I ran into a question on StackOverflow where someone wanted to impose a strong multivariate Gaussian prior on the coefficients in a binomial regression model. I coded up the following PyMC3 model as a suggested solution for them:
import numpy as np import pymc3 as pm import theano import theano.tensor as tt import matplotlib.pyplot as plt import arviz as az # Data X = np.array([-0.86, -0.30, -0.05, 0.73]) N = np.array([5, 5, 5, 5]) Y = np.array([0, 1, 3, 5]) # augment X for simpler regression expression X_aug = tt.stack(np.ones_like(X), X).T # Prior params mu = np.array([0, 10]) sd = np.array([22, 102]) Rho = np.array([[1, 0.5],[0.5, 1]]) Sigma = np.outer(sd, sd) * Rho with pm.Model() as binomial_regression: # regression coefficients (strong prior) beta = pm.MvNormal('beta', mu=mu, cov=Sigma, shape=2) # death probability theta_i = pm.Deterministic('theta_i', pm.invlogit(X_aug.dot(beta))) # outcomes y_i = pm.Binomial('y_i', n=N, p=theta_i, observed=Y) trace = pm.sample(10000, tune=100000, target_accept=0.8, random_seed=2018)

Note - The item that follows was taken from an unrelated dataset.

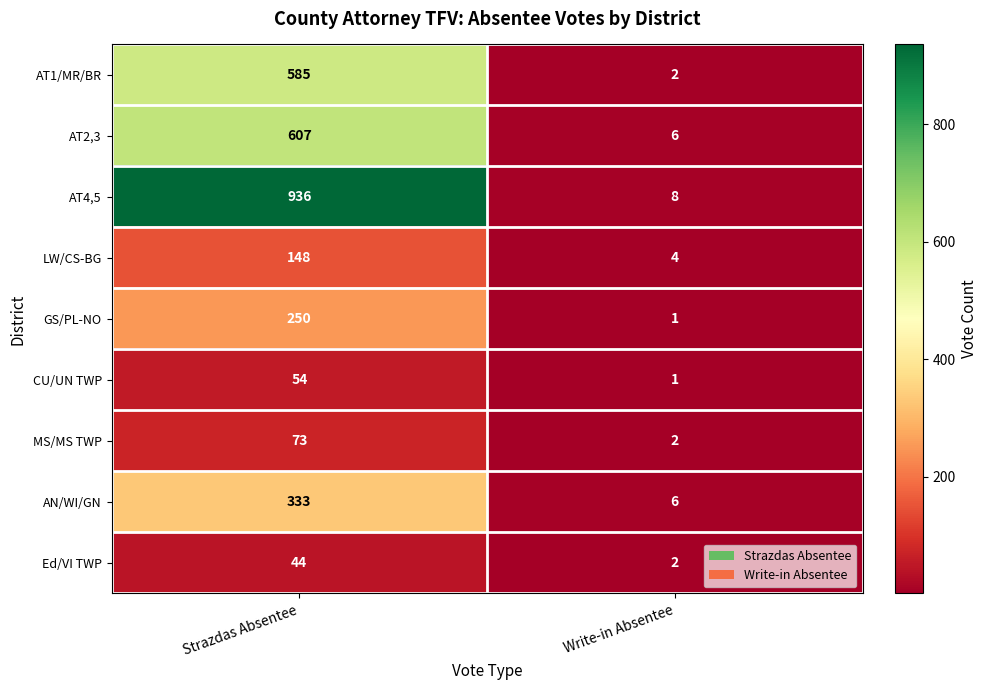

The value of AT2,3 at Strazdas Absentee is 607. True or false?

True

However, there were many divergences without a high number of tuning steps, and even then I still got one. I don’t find the location of the divergence to be particularly insightful:
I do, however, find the posterior to be insightful about the inappropriateness of the prior, namely that the slope coefficient should really never be negative:
So, I thought a better solution that would still allow for the modeler’s strong prior would be to use a truncated Gaussian that restricts the second coefficient to be nonnegative. However, I’m not sure how to do this, hence the question:
How does one make a truncated/bounded multivariate normal in PyMC3?
Bonus Points: If anyone has thoughts about the divergence issue, those are also welcome. I’m still pretty new to HMC/NUTS, so my experience with reparameterizing models is rather weak.